Records from a dataset

+ + +

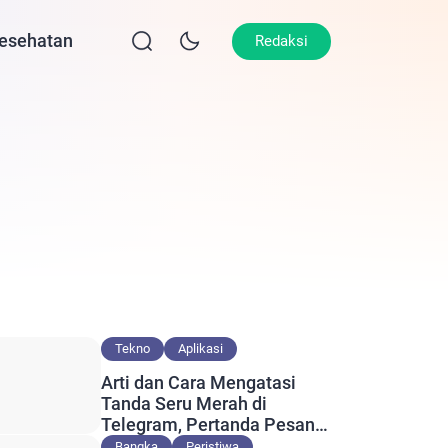
esehatan
Lifestyle
Olahraga
Opini
Redaksi
Tekno
Aplikasi
Arti dan Cara Mengatasi
Tanda Seru Merah di
Telegram, Pertanda Pesan
Gagal Terkirim?
Bangka
Peristiwa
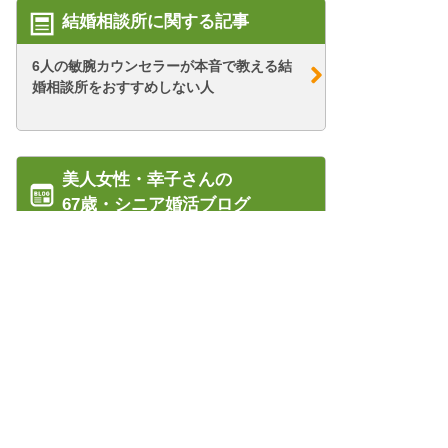
結婚相談所に関する記事
6人の敏腕カウンセラーが本音で教える結
婚相談所をおすすめしない人
美人女性・幸子さんの
67歳・シニア婚活ブログ
【シニア婚活-75】幸子の貧乏恐怖症～元
夫編～(1...
【シニア婚活-25】年収1000万以上の男性
に挑む...
管理人紹介
【シニア婚活-64】アクセサリー感覚の森
プライバシーポリシー/会社概要
口さん(1...
特定商取引法に基づく表記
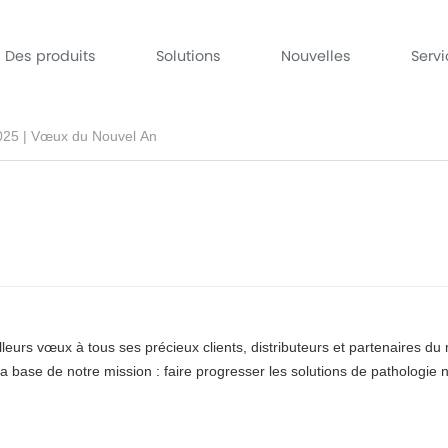
Des produits
Solutions
Nouvelles
Serv
025 | Vœux du Nouvel An
eurs vœux à tous ses précieux clients, distributeurs et partenaires d
à la base de notre mission : faire progresser les solutions de pathologie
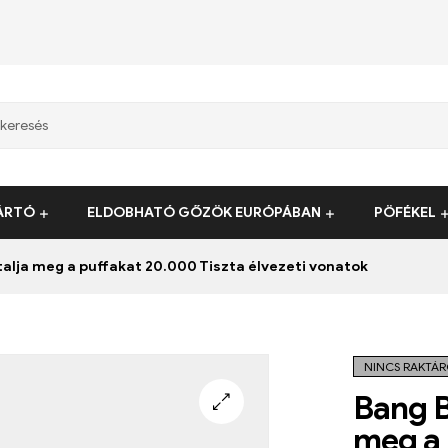
ÁRTÓ
ELDOBHATÓ GŐZÖK EURÓPÁBAN
PÖFÉKEL
lja meg a puffakat 20.000 Tiszta élvezeti vonatok
NINCS RAKTÁ
Bang B
meg a 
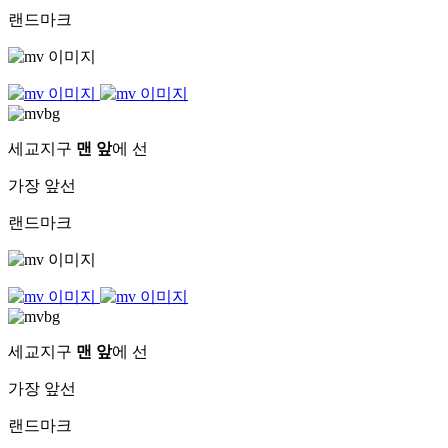
랜드마크
세교지구
맨 앞
에 선
가장 앞선
랜드마크
세교지구
맨 앞
에 선
가장 앞선
랜드마크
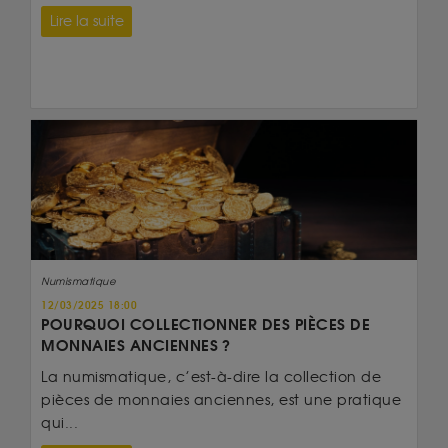
Lire la suite
Numismatique
12/03/2025 18:00
POURQUOI COLLECTIONNER DES PIÈCES DE
MONNAIES ANCIENNES ?
La numismatique, c’est-à-dire la collection de
pièces de monnaies anciennes, est une pratique
qui...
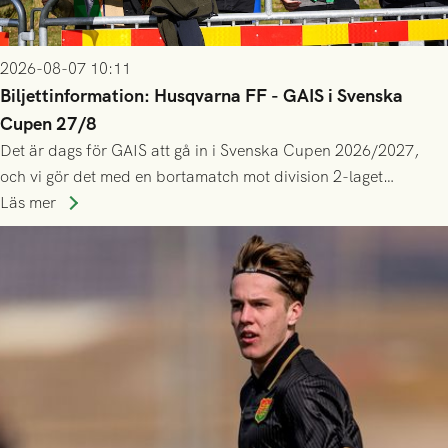
2026-08-07 10:11
Biljettinformation: Husqvarna FF - GAIS i Svenska
Cupen 27/8
Det är dags för GAIS att gå in i Svenska Cupen 2026/2027,
och vi gör det med en bortamatch mot division 2-laget
Husqvarna FF. Häng med och stötta grönsvart på plats!
Läs mer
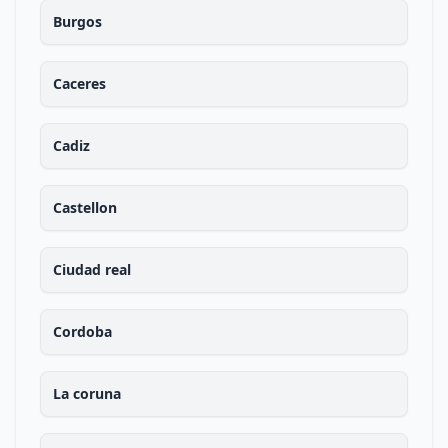
Burgos
Caceres
Cadiz
Castellon
Ciudad real
Cordoba
La coruna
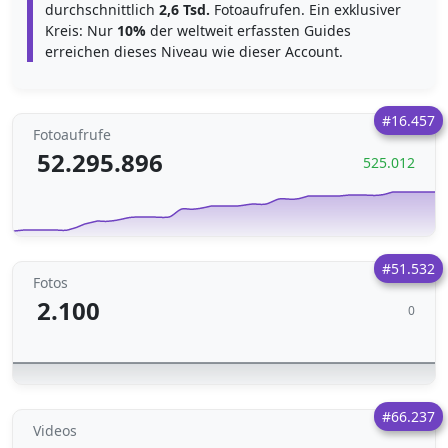
durchschnittlich
2,6 Tsd.
Fotoaufrufen. Ein exklusiver
Kreis: Nur
10%
der weltweit erfassten Guides
erreichen dieses Niveau wie dieser Account.
#16.457
Fotoaufrufe
52.295.896
525.012
#51.532
Fotos
2.100
0
#66.237
Videos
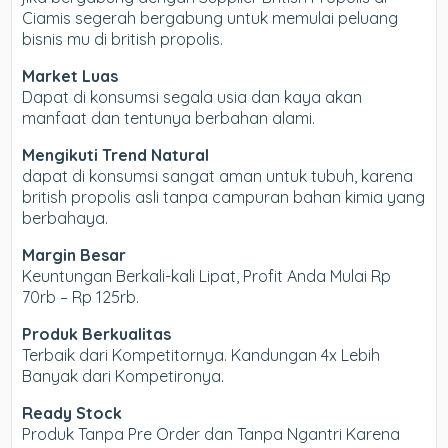
Ciamis segerah bergabung untuk memulai peluang
bisnis mu di british propolis.
Market Luas
Dapat di konsumsi segala usia dan kaya akan
manfaat dan tentunya berbahan alami.
Mengikuti Trend Natural
dapat di konsumsi sangat aman untuk tubuh, karena
british propolis asli tanpa campuran bahan kimia yang
berbahaya.
Margin Besar
Keuntungan Berkali-kali Lipat, Profit Anda Mulai Rp
70rb – Rp 125rb.
Produk Berkualitas
Terbaik dari Kompetitornya. Kandungan 4x Lebih
Banyak dari Kompetironya.
Ready Stock
Produk Tanpa Pre Order dan Tanpa Ngantri Karena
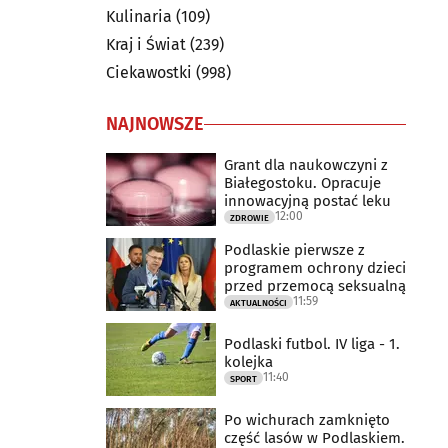
Kulinaria
(109)
Kraj i Świat
(239)
Ciekawostki
(998)
NAJNOWSZE
Grant dla naukowczyni z
Białegostoku. Opracuje
innowacyjną postać leku
12:00
ZDROWIE
Podlaskie pierwsze z
programem ochrony dzieci
przed przemocą seksualną
11:59
AKTUALNOŚCI
Podlaski futbol. IV liga - 1.
kolejka
11:40
SPORT
Po wichurach zamknięto
część lasów w Podlaskiem.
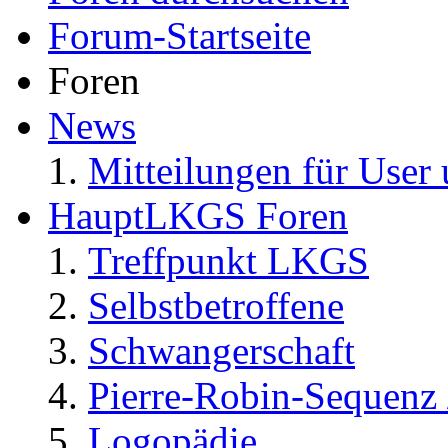
Forum-Startseite
Foren
News
Mitteilungen für User 
HauptLKGS Foren
Treffpunkt LKGS
Selbstbetroffene
Schwangerschaft
Pierre-Robin-Sequenz /
Logopädie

+ + +

Of the lines in the data, report each one containing the string "dari".

Terbaik dari Kompetitornya. Kandungan 4x Lebih
Banyak dari Kompetironya.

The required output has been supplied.